━━━ Exercise input

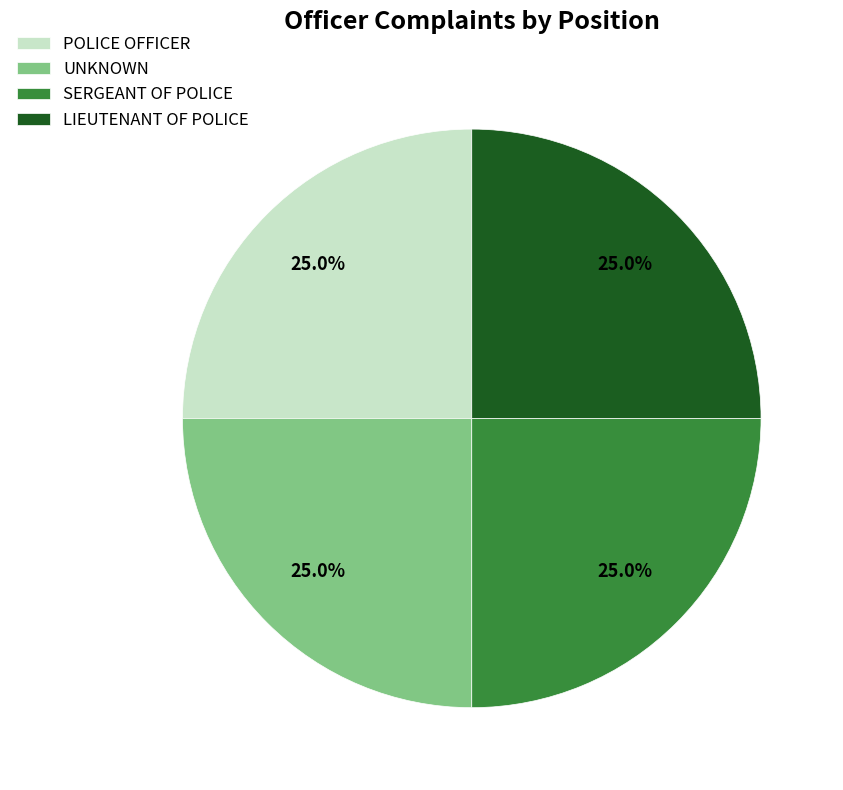

What portion of the pie excludes POLICE OFFICER?

75.0%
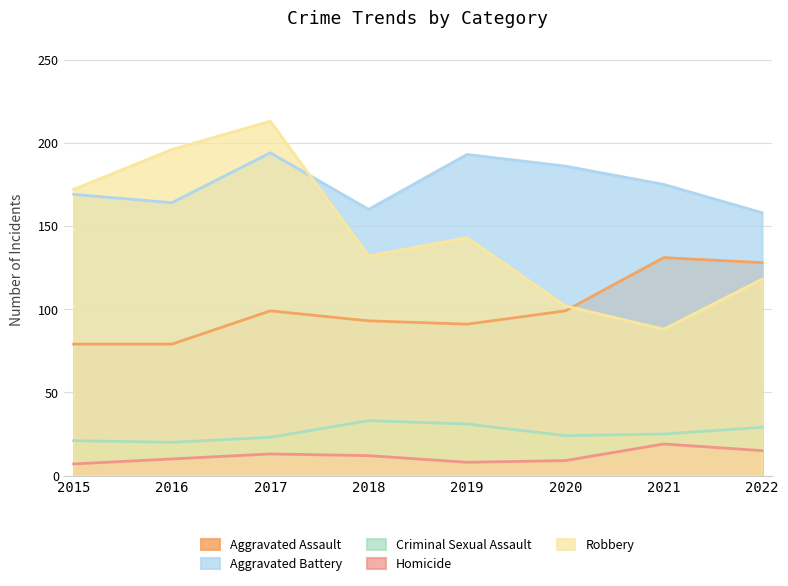

True or false: Aggravated Battery and Homicide intersect in this chart.

False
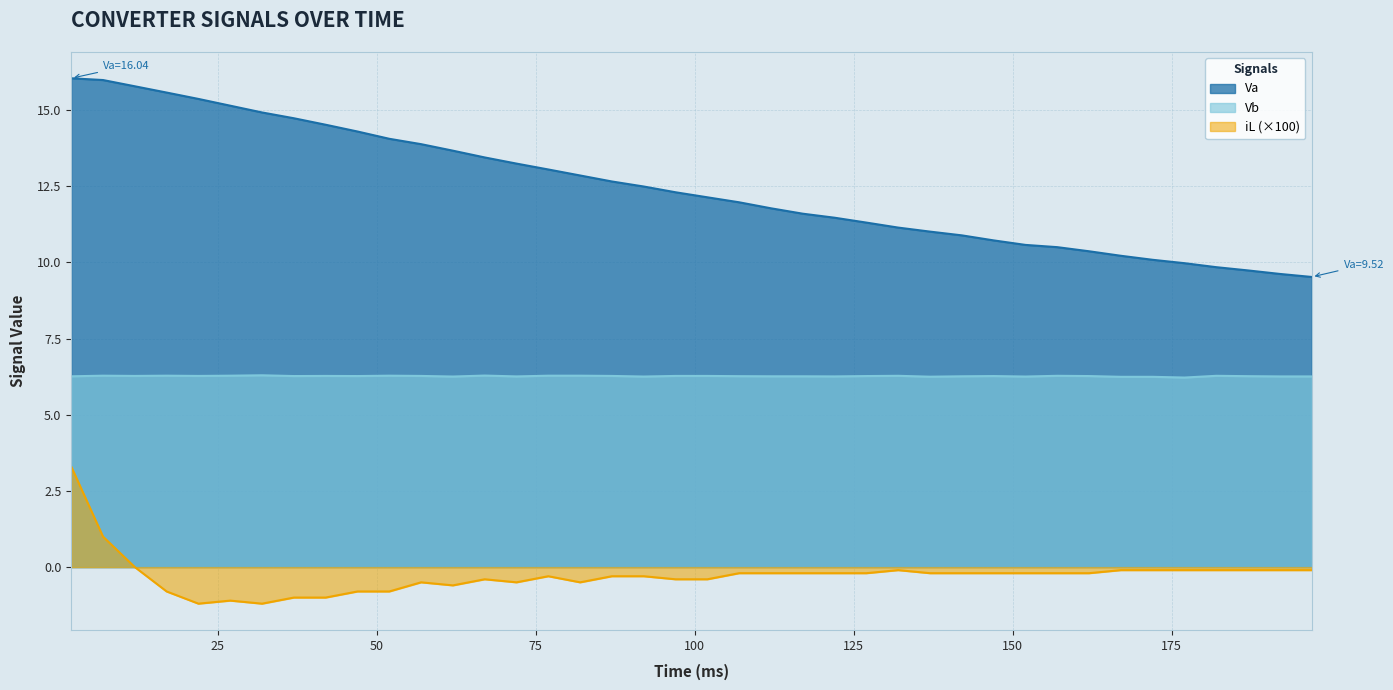

Which series has the largest range (max minus min)?

Va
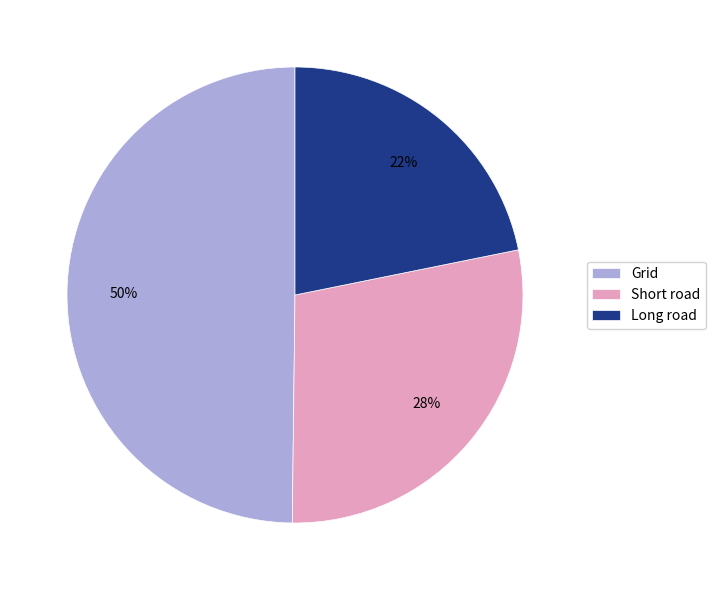

How many segments does this pie chart have?

3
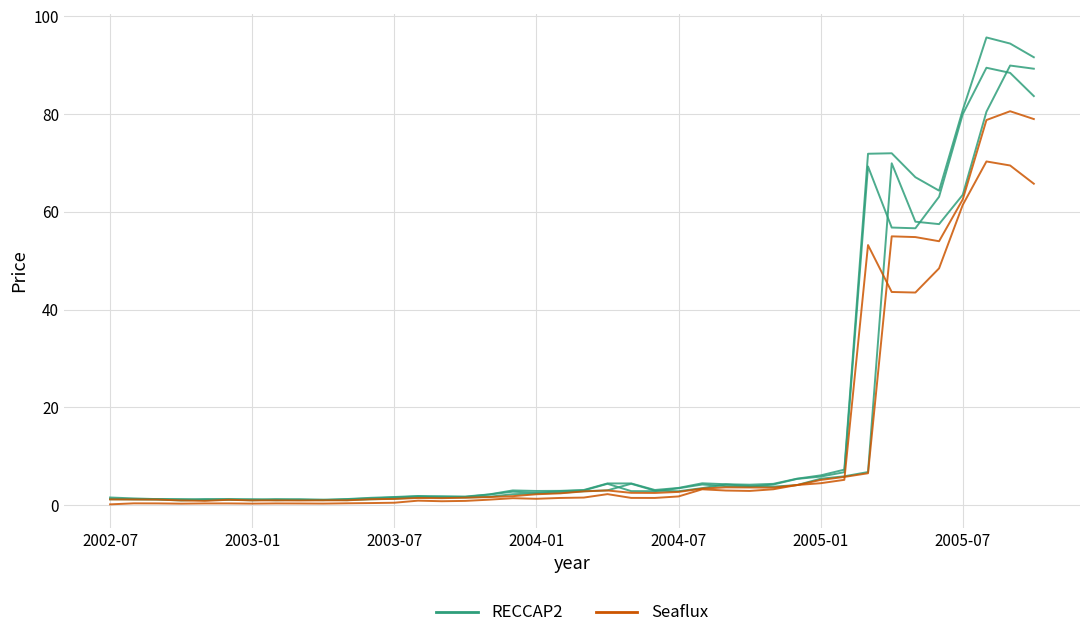

In Close/Open/High (RECCAP2-style), how many points are higher than both neighbors (excluding endpoints)?

8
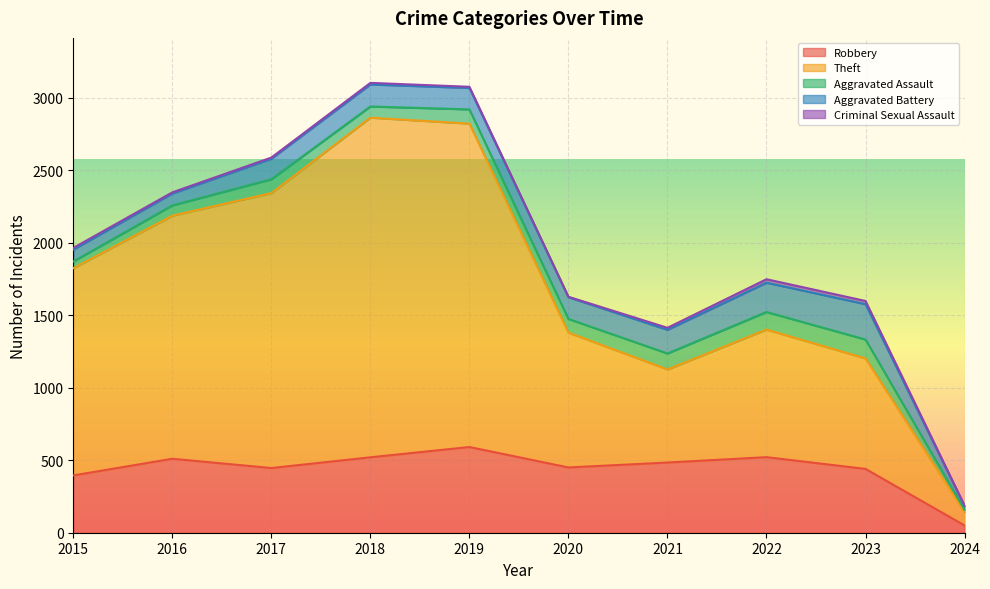

List the series in order of their peak value, lowest first.

Criminal Sexual Assault, Aggravated Assault, Aggravated Battery, Robbery, Theft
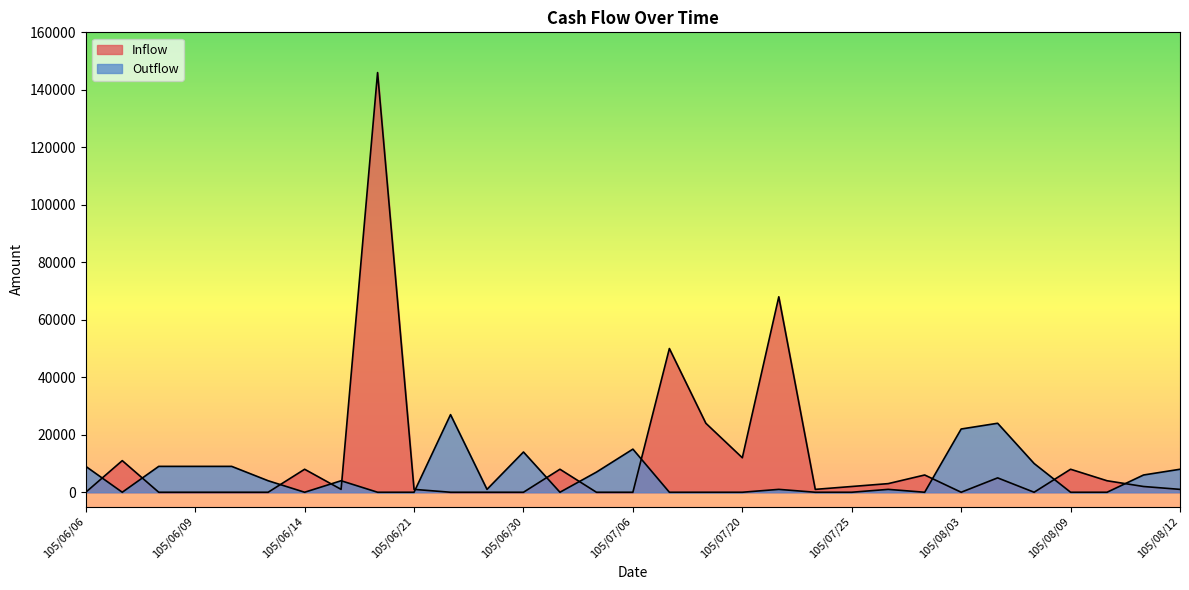

How many lines are shown in the chart?

2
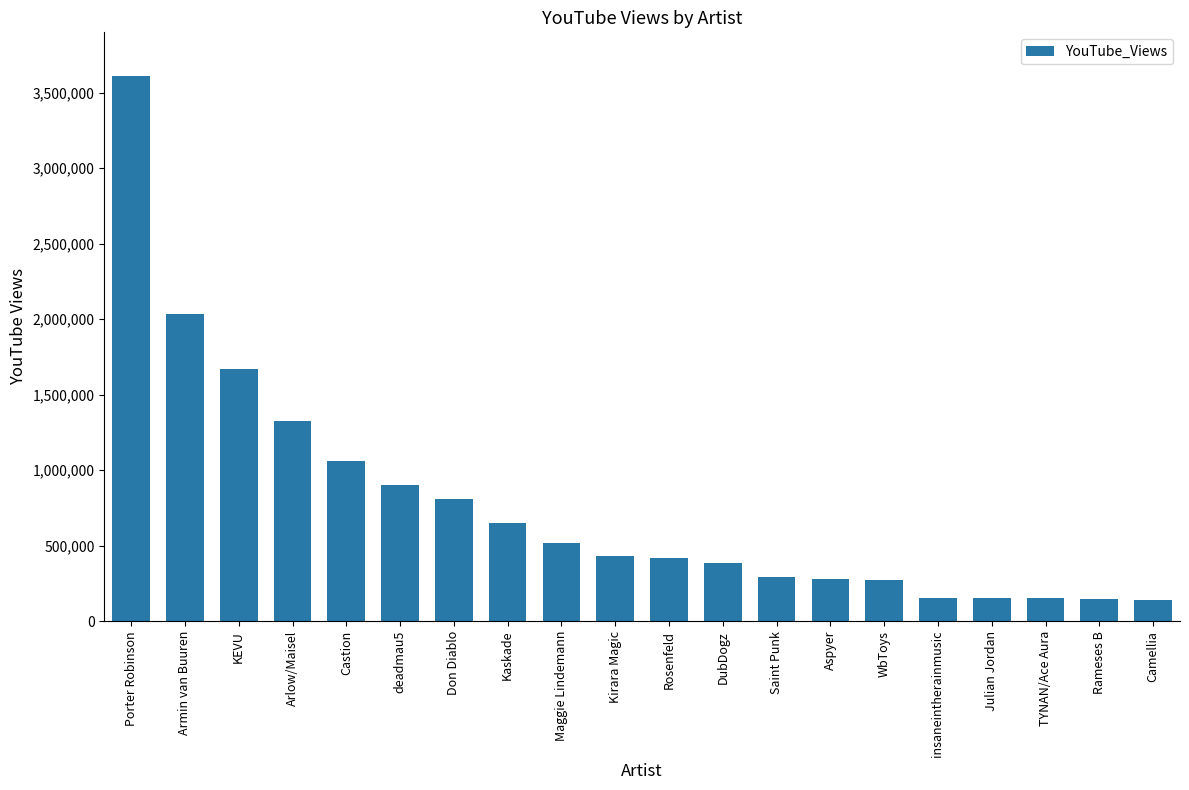

What is the change in value from Armin van Buuren to deadmau5?

-1134838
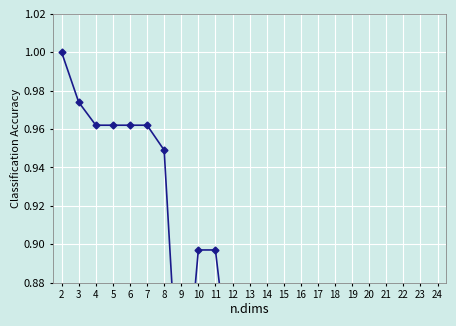

What is the value of the 22nd point from the left?

0.7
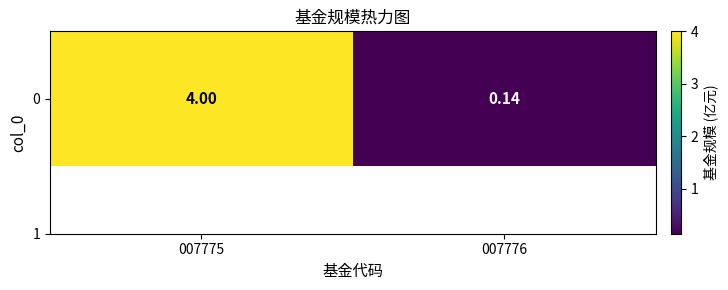

Rank the categories by value from highest to lowest.

007775, 007776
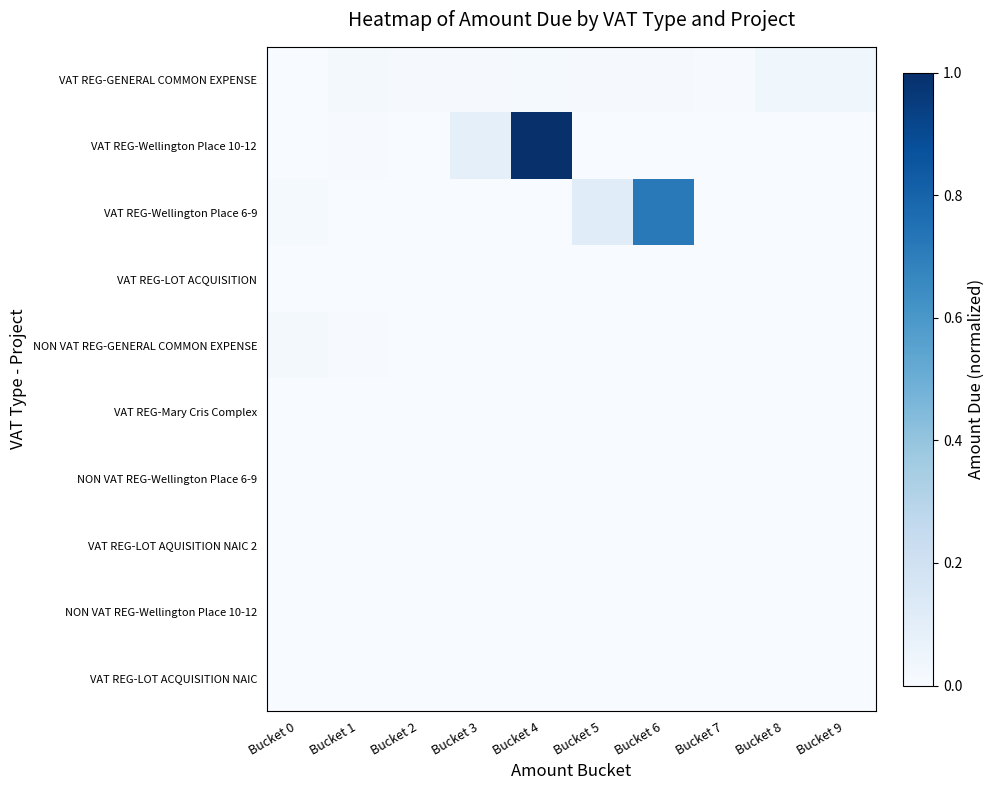

Rank the series by their maximum value, from lowest to highest.

NON VAT REG-Wellington Place 6-9, NON VAT REG-Wellington Place 10-12, VAT REG-LOT ACQUISITION, VAT REG-LOT AQUISITION NAIC 2, VAT REG-LOT ACQUISITION NAIC, VAT REG-Mary Cris Complex, NON VAT REG-GENERAL COMMON EXPENSE, VAT REG-GENERAL COMMON EXPENSE, VAT REG-Wellington Place 6-9, VAT REG-Wellington Place 10-12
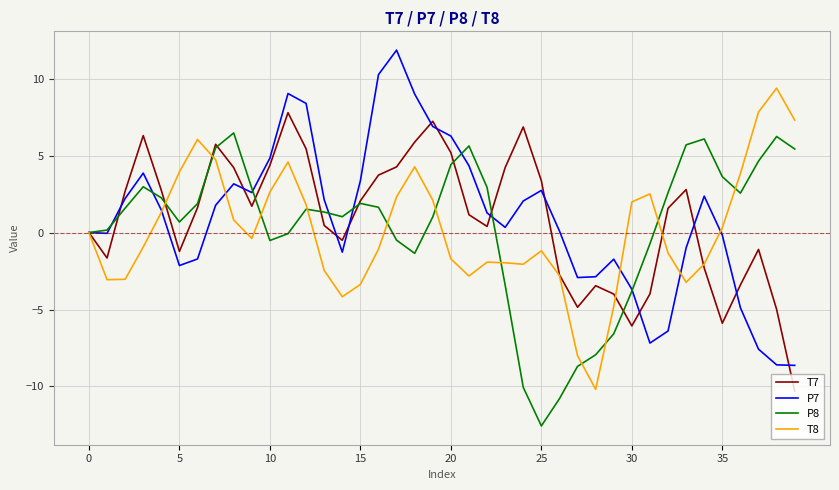

List the series in order of their peak value, lowest first.

P8, T7, T8, P7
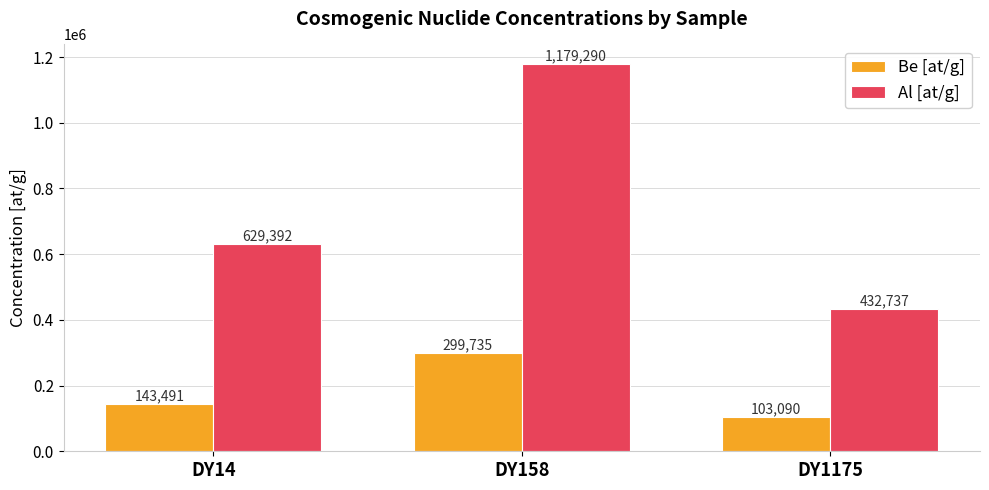

What is the sum of the Al [at/g] values at DY1175 and DY158?

1612026.7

━━━━━━

Instruction:
Reproduce all of the material above word for word, leaving out the pictures.

Result of the task:
What portion of the pie excludes POLICE OFFICER?

75.0%

True or false: Aggravated Battery and Homicide intersect in this chart.

False

Which series has the largest range (max minus min)?

Va

How many segments does this pie chart have?

3

In Close/Open/High (RECCAP2-style), how many points are higher than both neighbors (excluding endpoints)?

8

List the series in order of their peak value, lowest first.

Criminal Sexual Assault, Aggravated Assault, Aggravated Battery, Robbery, Theft

How many lines are shown in the chart?

2

What is the change in value from Armin van Buuren to deadmau5?

-1134838

What is the value of the 22nd point from the left?

0.7

Rank the categories by value from highest to lowest.

007775, 007776

Rank the series by their maximum value, from lowest to highest.

NON VAT REG-Wellington Place 6-9, NON VAT REG-Wellington Place 10-12, VAT REG-LOT ACQUISITION, VAT REG-LOT AQUISITION NAIC 2, VAT REG-LOT ACQUISITION NAIC, VAT REG-Mary Cris Complex, NON VAT REG-GENERAL COMMON EXPENSE, VAT REG-GENERAL COMMON EXPENSE, VAT REG-Wellington Place 6-9, VAT REG-Wellington Place 10-12

List the series in order of their peak value, lowest first.

P8, T7, T8, P7

What is the sum of the Al [at/g] values at DY1175 and DY158?

1612026.7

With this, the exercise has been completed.